In vivo BCME penetration study: tape stripping
Female SKH-1 mice at 5–6 weeks of age (n=5, weigh on 26 ± 5 g) were placed in a laminar flux chamber at 21°C and 62% relative humidity for 30 min. Application zones measuring 2 × 2 cm2 was marked for each mouse in dorsal area. The BCME was applied to the surface of the skin at 2 mg/cm2. 15 min after an application, the excessive substance on the applied area was wiped off with a cotton swab, followed by washing with ethanol 96% and drying. Stratum corneum of the treated areas was removed by four successive tape strip-pings using Scotch tape strips (19 mm × 32.9 m, 3 M, MN, USA). Each strip was taken in a controlled way, i.e. a 10 g rubber weight was rolled over it 10 times. The first strip was discarded and the three following strips were collected and deposited in a 20 mL beaker. 5 mL of ethanol were added at each sample and then stirred with a magnetic bar for 30 min.

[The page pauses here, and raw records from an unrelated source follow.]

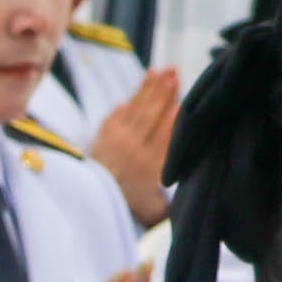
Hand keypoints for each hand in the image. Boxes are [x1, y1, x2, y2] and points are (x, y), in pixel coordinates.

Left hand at [92, 67, 180, 224]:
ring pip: (136, 110)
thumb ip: (172, 198)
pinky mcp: (103, 136)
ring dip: (148, 89)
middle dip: (163, 92)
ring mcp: (116, 141)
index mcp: (150, 165)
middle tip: (174, 72)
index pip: (165, 134)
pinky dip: (128, 102)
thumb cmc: (129, 208)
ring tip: (160, 71)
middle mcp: (133, 149)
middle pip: (151, 115)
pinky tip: (137, 91)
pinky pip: (117, 115)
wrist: (91, 205)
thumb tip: (189, 181)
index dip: (173, 116)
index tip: (181, 101)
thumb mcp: (155, 209)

The absorbance was measured at 320 nm using a double-beam spectrophotometer (Perkin-Elmer, Lambda 2S UV/VIS) because the BCME main components absorb that wavelength. BCME penetration was obtained in accordance with concentration measurements calculated by regression analysis [26, 27].

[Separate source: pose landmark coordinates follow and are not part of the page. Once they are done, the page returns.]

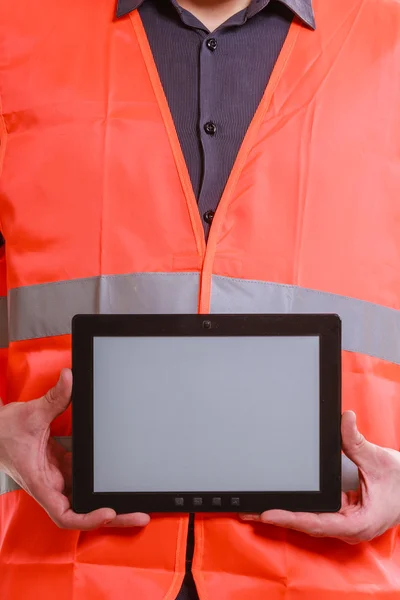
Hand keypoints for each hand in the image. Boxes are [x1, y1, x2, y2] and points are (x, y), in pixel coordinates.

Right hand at [0, 369, 149, 529]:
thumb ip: (53, 398)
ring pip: (84, 496)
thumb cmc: (4, 430)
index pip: (64, 514)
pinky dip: (98, 478)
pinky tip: (118, 473)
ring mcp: (57, 477)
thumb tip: (69, 378)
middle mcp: (51, 485)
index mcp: (40, 482)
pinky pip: (82, 477)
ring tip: (135, 498)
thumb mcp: (30, 413)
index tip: (108, 511)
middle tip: (139, 514)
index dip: (87, 518)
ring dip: (107, 498)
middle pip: (82, 510)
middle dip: (111, 515)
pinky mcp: (61, 467)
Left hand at [241, 411, 399, 543]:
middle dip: (277, 517)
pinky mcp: (340, 515)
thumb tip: (345, 419)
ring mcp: (343, 523)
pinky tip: (276, 503)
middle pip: (306, 525)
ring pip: (307, 522)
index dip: (291, 518)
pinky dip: (294, 509)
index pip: (318, 522)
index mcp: (357, 522)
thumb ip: (358, 442)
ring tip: (253, 509)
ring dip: (283, 514)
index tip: (268, 513)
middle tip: (247, 511)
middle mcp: (347, 527)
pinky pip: (314, 515)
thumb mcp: (380, 461)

Genotoxicity assay: micronucleus test
Genotoxicity was determinate according to the Ma method [28]. Seeds of Vicia faba var. minor that had been previously stored at 4°C were used for this study. Dry seeds of Vicia faba were soaked for 24 h in distilled water, the seed coats were removed, and the seedlings were allowed to germinate between two layers of moist cotton. After seven days, the primary roots (approximately 1–2 cm in length) were selected randomly, and 4 seeds were used per treatment. Growing roots were treated for 2, 4, or 8 h with BCME at various concentrations (0.1, 0.2 and 0.4% w/v), followed by a 44 h recovery period. Tap water and 1% glycerine were used as negative controls. The exposure time was 48 h for the negative controls. Each batch was incubated at 22°C. At the termination of the exposure time for each treatment, the roots were cut to approximately 0.5 cm and placed into a Farmer solution (1:3 acetic acid and absolute methanol) at 4°C for 24 hours. The roots were subsequently hydrolysed in 1 N HCl at 55°C to break the bonds of the plant cell wall. The samples were rinsed three times with distilled water to remove the HCl and placed in 70% alcohol at 4°C. The roots were macerated in 45% acetic acid and were then stained for 5 min with 1% orcein acetate for observation via an optical microscope (Nikon). Three thousand cells per experimental group were scored to determine the mean frequency of micronuclei and the mitotic index. Each experiment was repeated three times. To calculate genotoxicity, the following equations were used: Mitotic Index (MI) TOTAL = number of cells from each phase × 100/1000 and Micronuclei (MCN) = Number of interphase cells with MCN × 100/1000.
Statistical analysis
A statistical analysis was performed on the collected data. The mean values of the negative and positive controls and the BCME groups were obtained from descriptive analyses, and a One-Way ANOVA test was conducted to obtain F values and MS errors. Dunnett’s test was used to determine the level of significance in comparison to the negative and positive control values in each experimental series.